[Records excerpted from a collection]
______

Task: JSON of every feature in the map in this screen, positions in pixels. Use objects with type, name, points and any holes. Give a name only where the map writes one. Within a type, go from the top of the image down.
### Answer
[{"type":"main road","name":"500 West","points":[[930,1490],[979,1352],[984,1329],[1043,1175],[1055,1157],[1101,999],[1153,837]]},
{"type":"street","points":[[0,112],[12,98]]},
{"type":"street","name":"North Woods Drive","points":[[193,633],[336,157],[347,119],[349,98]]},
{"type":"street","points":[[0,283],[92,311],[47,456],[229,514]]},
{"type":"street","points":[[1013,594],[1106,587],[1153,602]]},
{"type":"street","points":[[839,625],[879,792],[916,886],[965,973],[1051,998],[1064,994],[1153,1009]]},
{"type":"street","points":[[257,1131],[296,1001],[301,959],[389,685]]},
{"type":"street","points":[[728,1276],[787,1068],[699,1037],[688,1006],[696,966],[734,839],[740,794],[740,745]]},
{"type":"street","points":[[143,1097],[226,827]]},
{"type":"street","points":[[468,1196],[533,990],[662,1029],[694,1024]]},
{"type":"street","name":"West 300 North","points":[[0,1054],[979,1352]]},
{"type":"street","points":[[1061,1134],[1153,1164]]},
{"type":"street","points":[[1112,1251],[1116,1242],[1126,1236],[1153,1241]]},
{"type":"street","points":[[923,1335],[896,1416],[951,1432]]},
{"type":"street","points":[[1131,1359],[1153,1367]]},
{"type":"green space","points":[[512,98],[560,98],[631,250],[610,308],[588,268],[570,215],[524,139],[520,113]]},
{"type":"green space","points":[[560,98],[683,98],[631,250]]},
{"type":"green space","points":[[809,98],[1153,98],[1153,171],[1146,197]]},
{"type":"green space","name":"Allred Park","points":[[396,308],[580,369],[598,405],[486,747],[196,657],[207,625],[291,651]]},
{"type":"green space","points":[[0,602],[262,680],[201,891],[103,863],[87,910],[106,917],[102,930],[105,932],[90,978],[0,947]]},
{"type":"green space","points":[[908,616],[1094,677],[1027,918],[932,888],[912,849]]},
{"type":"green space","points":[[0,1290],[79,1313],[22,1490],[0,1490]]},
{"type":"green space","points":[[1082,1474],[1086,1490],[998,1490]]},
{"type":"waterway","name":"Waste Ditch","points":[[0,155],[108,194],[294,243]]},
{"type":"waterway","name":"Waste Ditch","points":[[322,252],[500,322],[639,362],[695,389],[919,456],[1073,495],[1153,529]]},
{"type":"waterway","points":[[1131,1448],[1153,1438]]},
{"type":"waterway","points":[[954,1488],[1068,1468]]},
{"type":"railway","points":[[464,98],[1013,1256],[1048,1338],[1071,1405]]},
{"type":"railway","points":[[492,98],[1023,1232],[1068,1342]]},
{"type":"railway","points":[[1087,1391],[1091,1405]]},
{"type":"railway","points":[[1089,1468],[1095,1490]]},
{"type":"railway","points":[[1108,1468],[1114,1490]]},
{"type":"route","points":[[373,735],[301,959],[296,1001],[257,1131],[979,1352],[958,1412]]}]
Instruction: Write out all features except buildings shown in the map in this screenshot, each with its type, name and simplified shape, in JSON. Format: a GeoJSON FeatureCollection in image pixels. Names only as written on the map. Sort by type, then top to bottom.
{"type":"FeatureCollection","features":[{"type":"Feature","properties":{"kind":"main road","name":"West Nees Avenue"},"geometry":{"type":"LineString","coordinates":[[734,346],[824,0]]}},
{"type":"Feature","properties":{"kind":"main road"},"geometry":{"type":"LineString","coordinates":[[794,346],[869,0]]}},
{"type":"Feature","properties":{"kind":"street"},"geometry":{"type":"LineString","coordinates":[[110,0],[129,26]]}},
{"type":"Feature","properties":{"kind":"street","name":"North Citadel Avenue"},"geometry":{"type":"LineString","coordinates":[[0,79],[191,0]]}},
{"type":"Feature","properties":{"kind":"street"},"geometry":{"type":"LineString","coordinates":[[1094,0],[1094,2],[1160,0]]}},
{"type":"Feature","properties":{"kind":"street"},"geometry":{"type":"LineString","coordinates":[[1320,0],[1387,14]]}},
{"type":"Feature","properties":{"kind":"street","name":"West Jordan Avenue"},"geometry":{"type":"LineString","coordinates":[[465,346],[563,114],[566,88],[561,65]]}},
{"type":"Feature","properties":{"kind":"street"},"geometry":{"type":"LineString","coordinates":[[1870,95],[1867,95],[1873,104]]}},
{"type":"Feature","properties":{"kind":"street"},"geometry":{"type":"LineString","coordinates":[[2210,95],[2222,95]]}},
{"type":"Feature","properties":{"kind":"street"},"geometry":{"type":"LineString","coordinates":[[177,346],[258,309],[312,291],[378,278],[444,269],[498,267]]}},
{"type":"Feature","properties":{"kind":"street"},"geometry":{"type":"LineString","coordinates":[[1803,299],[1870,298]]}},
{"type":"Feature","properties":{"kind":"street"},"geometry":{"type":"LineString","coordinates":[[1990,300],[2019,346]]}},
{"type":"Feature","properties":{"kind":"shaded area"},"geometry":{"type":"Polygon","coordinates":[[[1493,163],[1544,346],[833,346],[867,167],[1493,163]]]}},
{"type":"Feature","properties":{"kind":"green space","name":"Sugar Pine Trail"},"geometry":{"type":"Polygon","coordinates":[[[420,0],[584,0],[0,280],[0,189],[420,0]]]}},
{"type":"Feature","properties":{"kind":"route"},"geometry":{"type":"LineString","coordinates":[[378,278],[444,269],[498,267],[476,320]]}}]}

______

Gather each line of the records holding the string "waterway".

{"type":"waterway","name":"Waste Ditch","points":[[0,155],[108,194],[294,243]]},
{"type":"waterway","name":"Waste Ditch","points":[[322,252],[500,322],[639,362],[695,389],[919,456],[1073,495],[1153,529]]},
{"type":"waterway","points":[[1131,1448],[1153,1438]]},
{"type":"waterway","points":[[954,1488],[1068,1468]]},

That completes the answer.